Visits last from five minutes to an hour, depending on the reception the volunteers receive. Part of their contract is to practice and train together weekly, learning repertoire and providing support for their bedside visits.
“We are spiritual caregivers who use music to give comfort,” Turner said. “We try to meet the person in the bed, where they are and what they need.
“On a few privileged occasions, I have been able to accompany someone’s last breath,” Turner said. “I call it midwifery at the end of life.”
Gentle Voices’ mission is not to cheer but rather to connect, promote reminiscing and peace. If the person is sad or angry, the group adjusts its songs to fit.

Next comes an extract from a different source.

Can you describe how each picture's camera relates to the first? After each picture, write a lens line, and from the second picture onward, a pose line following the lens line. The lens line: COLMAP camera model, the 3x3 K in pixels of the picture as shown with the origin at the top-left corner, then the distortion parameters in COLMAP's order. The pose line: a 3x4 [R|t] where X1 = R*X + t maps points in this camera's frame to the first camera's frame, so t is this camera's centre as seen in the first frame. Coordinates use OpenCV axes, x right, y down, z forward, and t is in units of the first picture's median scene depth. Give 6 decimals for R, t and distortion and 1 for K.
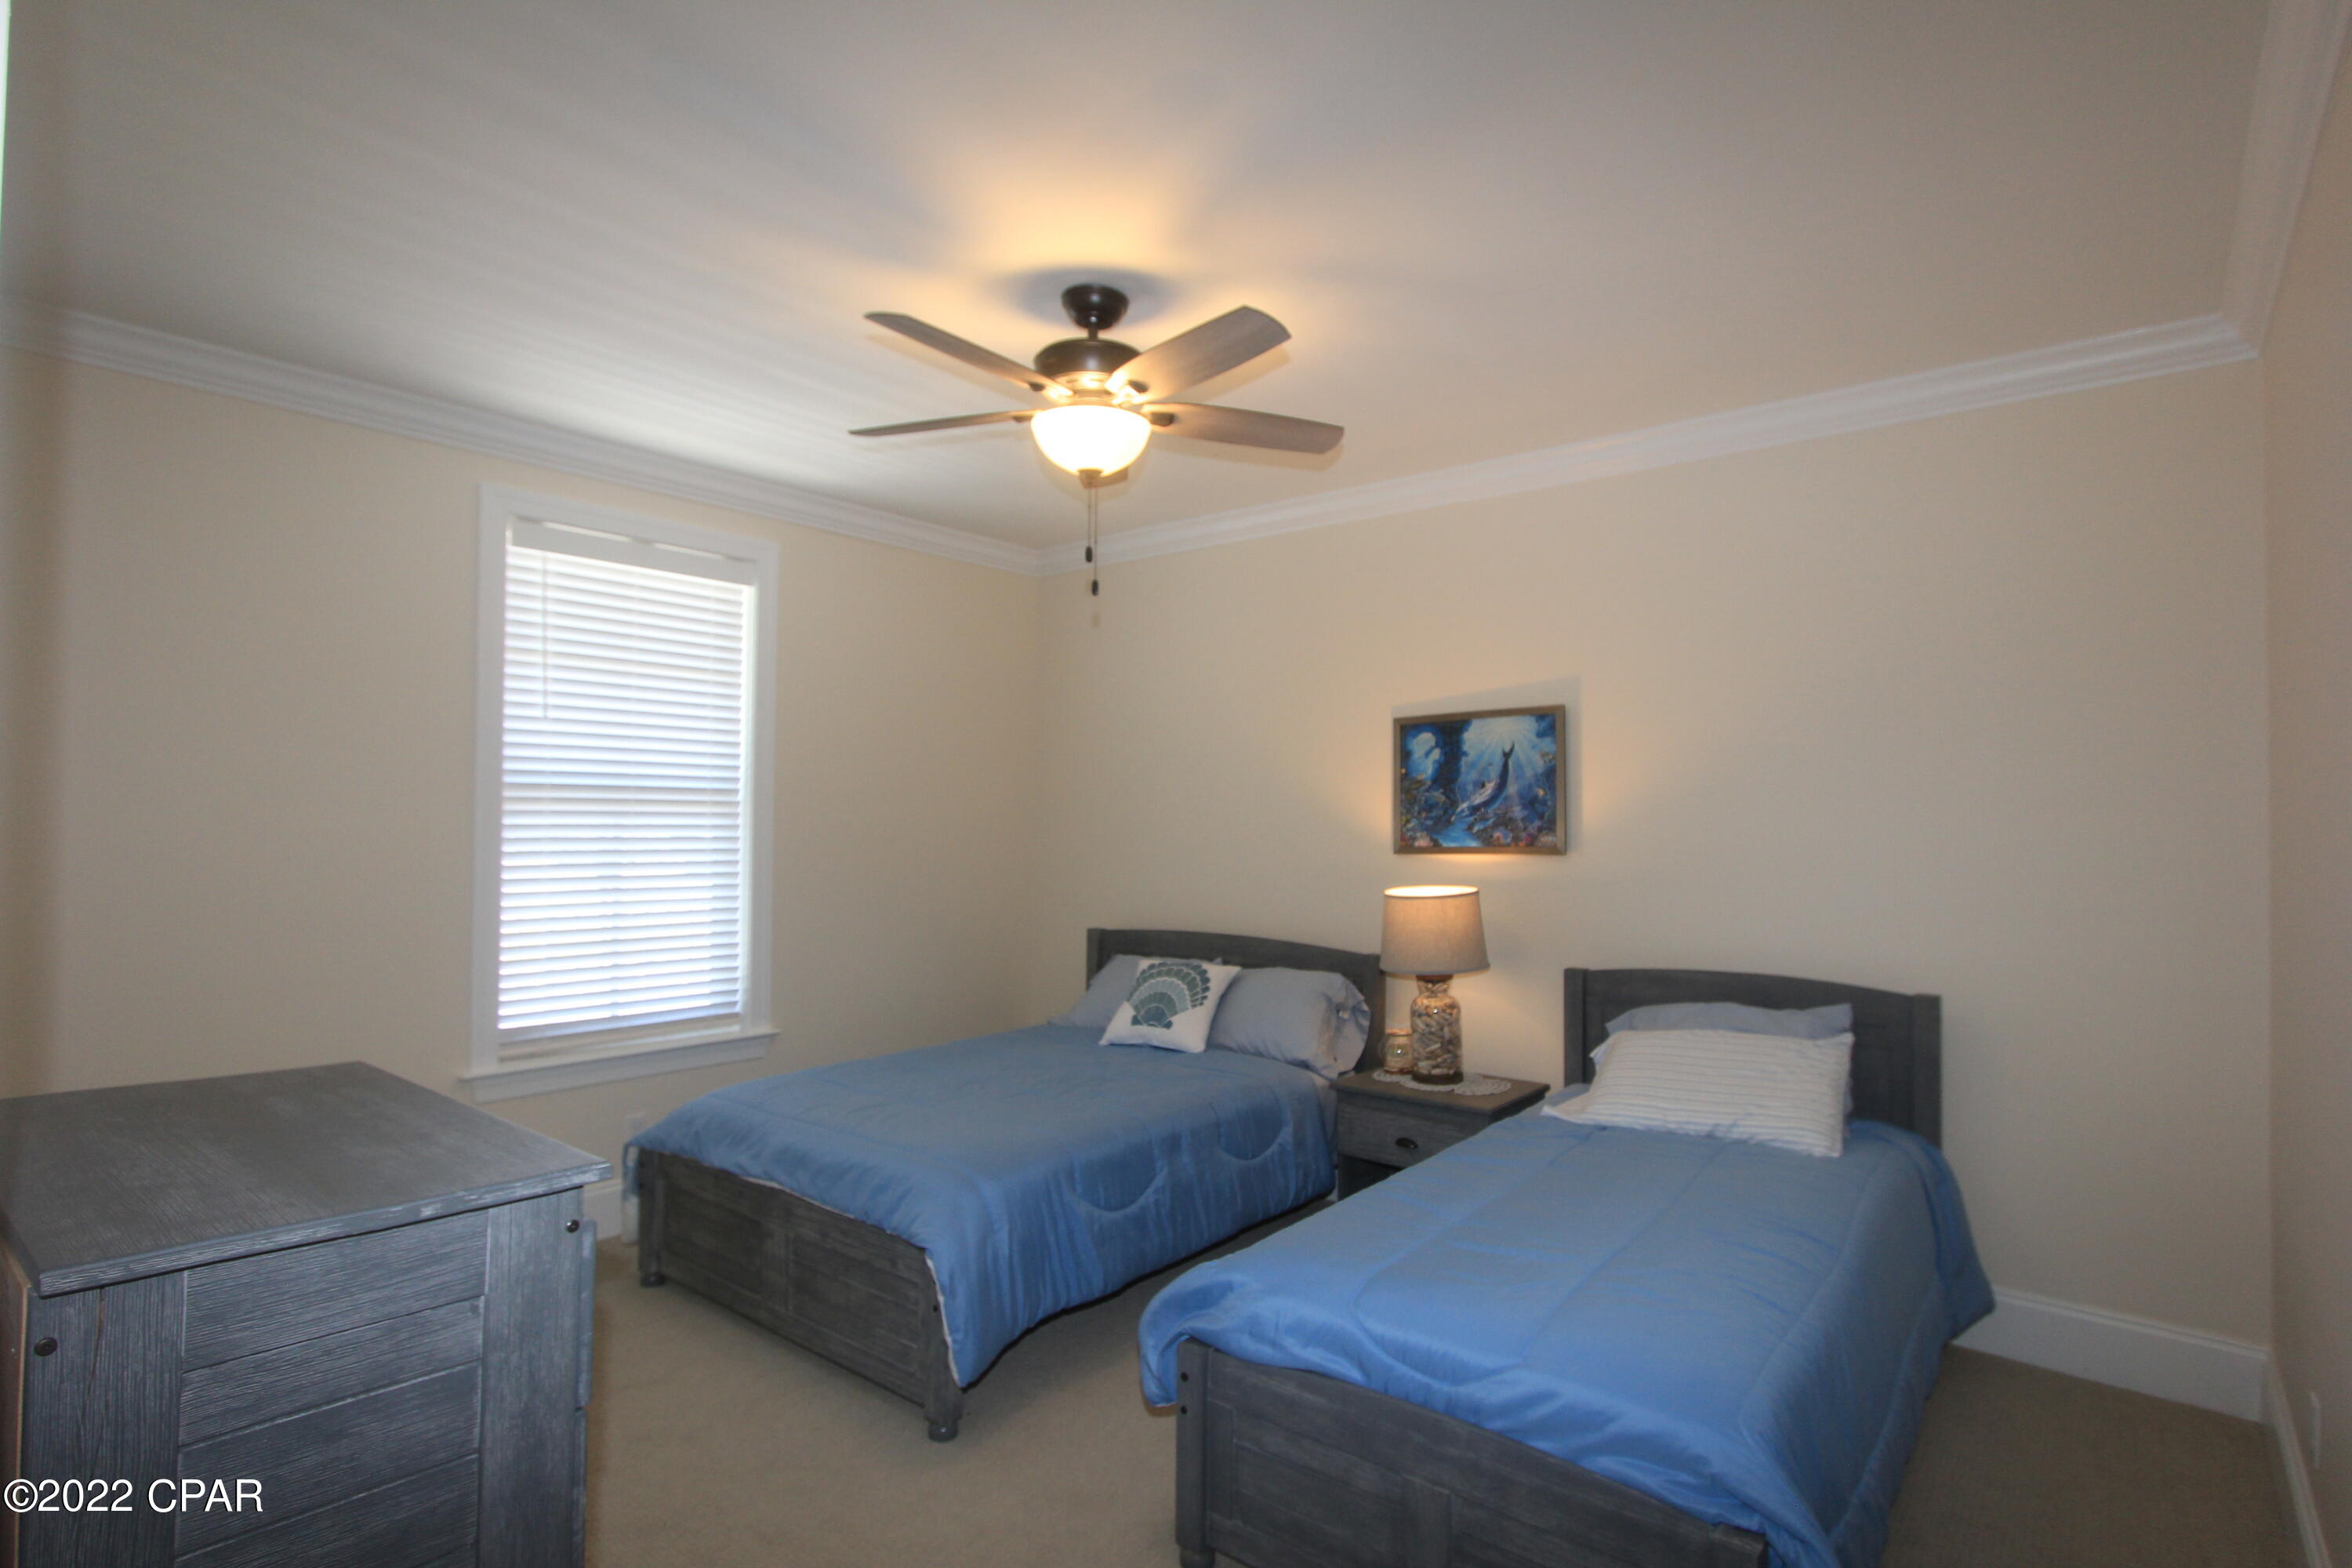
lens RADIAL K [[1169.6, 0, 1188.1], [0, 1169.6, 780.5], [0, 0, 1]] dist [-0.028970, -0.000004]
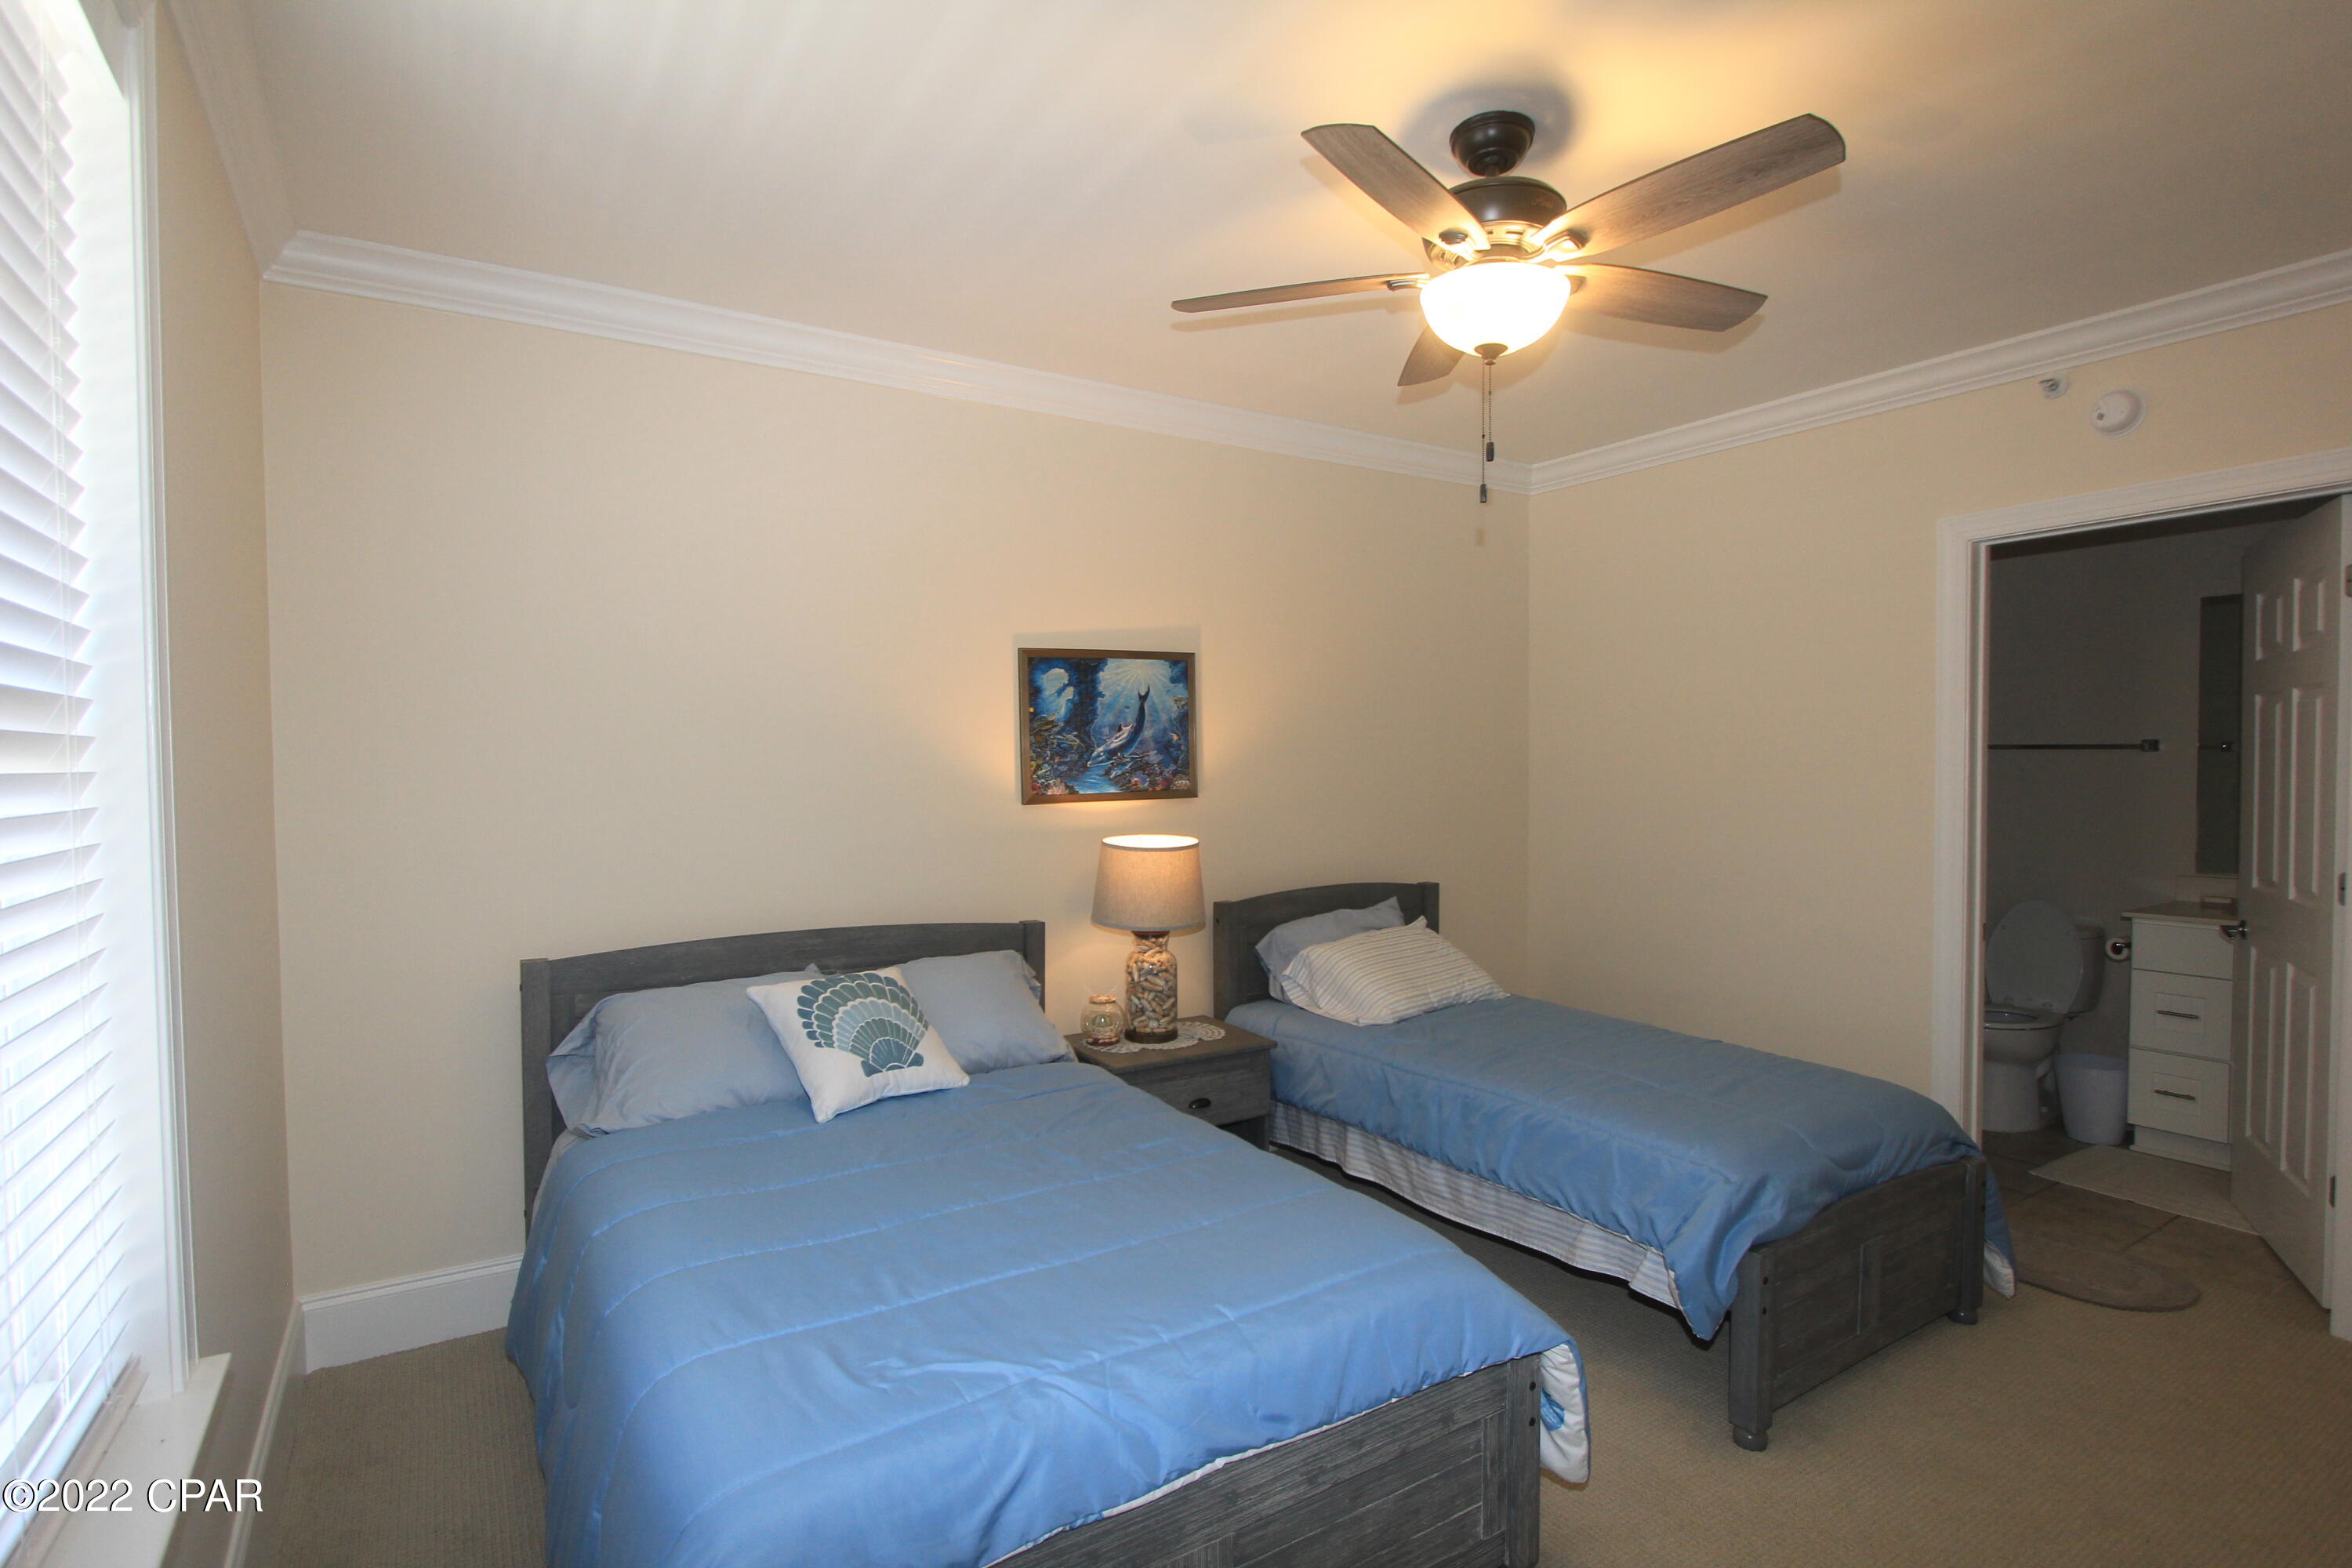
lens RADIAL K [[1169.6, 0, 1190.3], [0, 1169.6, 789.1], [0, 0, 1]] dist [-0.028970, -0.000004]
pose [[0.314807, -0.035030, 0.948509, -0.641737], [-0.029075, 0.998494, 0.046525, 0.007356], [-0.948710, -0.042224, 0.313315, 0.641221]]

The ensemble has no religious affiliation and represents many faiths, occupations and cultures.
“If someone is very sad, we sing our saddest song,” Turner said. “It is the practice of being entirely present and in the moment with another person. It is ‘be here now,’ the common goal of all meditative practices.”
The ideal number for any bedside is two or three singers. This allows for best harmonies but prevents overwhelming the listener.

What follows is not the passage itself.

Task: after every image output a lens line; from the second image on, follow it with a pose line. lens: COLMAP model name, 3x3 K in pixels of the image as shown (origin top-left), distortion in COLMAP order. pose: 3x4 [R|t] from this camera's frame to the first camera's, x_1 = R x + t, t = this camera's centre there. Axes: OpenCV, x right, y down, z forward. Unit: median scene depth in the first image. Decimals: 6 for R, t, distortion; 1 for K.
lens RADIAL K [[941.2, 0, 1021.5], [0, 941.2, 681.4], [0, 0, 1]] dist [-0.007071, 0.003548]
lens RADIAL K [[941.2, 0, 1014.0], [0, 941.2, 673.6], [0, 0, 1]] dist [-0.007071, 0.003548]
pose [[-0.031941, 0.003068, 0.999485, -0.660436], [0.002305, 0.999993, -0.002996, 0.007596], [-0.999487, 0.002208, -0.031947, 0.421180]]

“We sit at eye level and close to each other,” Turner said.
They are not there to perform.
“We don’t do a performance,” she said. “We go in and try to use music as a vehicle of connection. People open like a flower, especially dementia patients. Music is transformative.”
One of the singers, Ann Bardeen of West Newbury, said she believes that the power of song lives within our subconscious.
“Songs reside deep in our memories, and hearing them allows us to reach back and access bits of our past,” she said. “Somehow, people whose speech seems to have no meaning will sing along with us, recalling lyrics from decades ago.”